DeFi is a term used to describe a range of intermediary-free financial applications built on a blockchain. The applications are built on distributed ledgers used to record transactions and for verification purposes. Although it is often championed by the crypto world and Web 3 enthusiasts, DeFi has left regulators around the world sounding an alarm over the urgent need to supervise the space.

But aside from a 2021 quarterly review by the BIS, an umbrella group for central banks, that called "decentralization" in DeFi an "illusion," and argued that centralized points within DeFi could allow regulators ways into establishing control over the space, little practical headway has been made in establishing oversight.

The technology of embedded supervision, however, has attracted interest from policymakers. At the request of lawmakers, the European Commission, the executive arm of the European Union responsible for proposing new legislation, is currently preparing to charter a study on the potential impact of linking supervisory data applications to decentralized finance, as a precursor to potential further legislation.

But some have expressed skepticism about whether it is even possible to carry out such supervision on smart contracts where the code is unchangeable.
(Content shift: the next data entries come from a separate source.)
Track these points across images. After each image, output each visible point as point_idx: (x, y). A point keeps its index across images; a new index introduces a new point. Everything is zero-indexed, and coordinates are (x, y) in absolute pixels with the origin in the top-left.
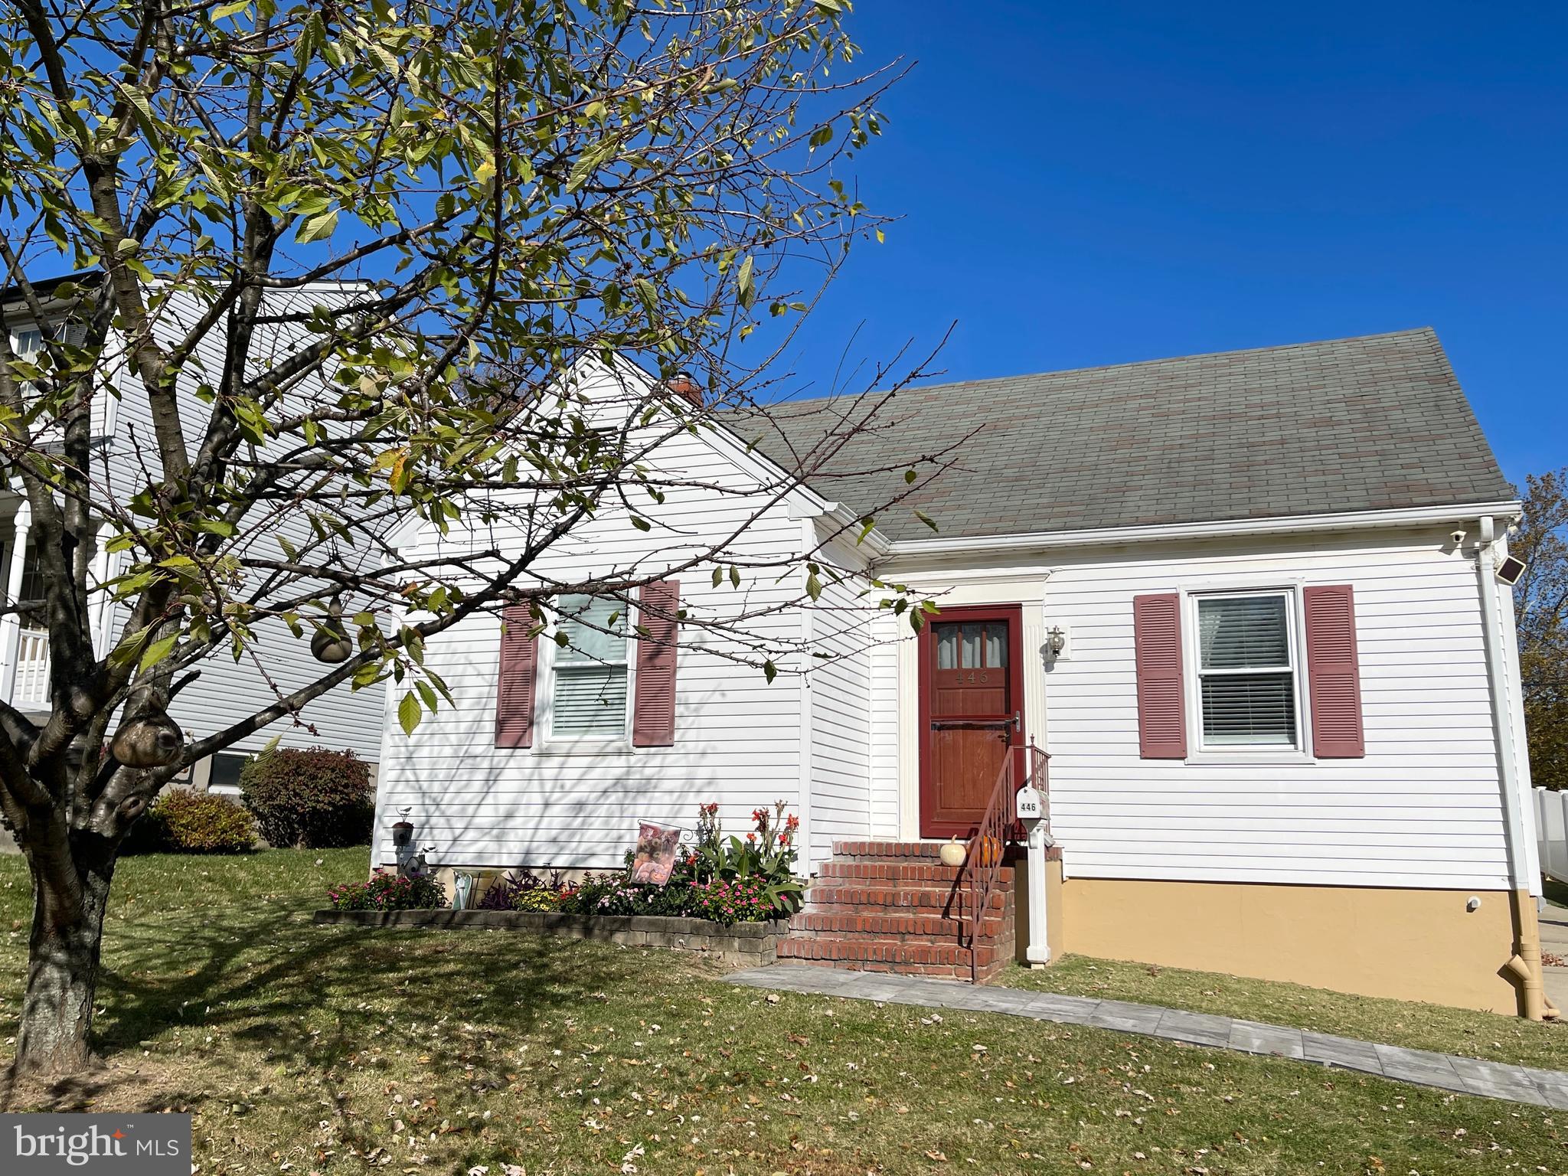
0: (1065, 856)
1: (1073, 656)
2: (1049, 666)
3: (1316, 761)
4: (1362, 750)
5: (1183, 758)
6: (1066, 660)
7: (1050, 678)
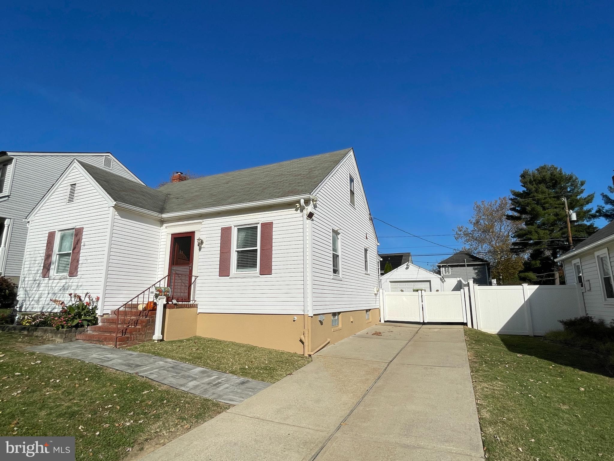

Embedded supervision is "both nice to have and unworkable in practice," George Giaglis, professor at the University of Nicosia Department of Digital Innovation, told CoinDesk.

"You cannot enforce this at the protocol level. Unless you did something totally stupid like, you know, embedding code in smart contracts that would allow regulators to peer into transactions or something like that, which are things that cannot happen in practice," he said.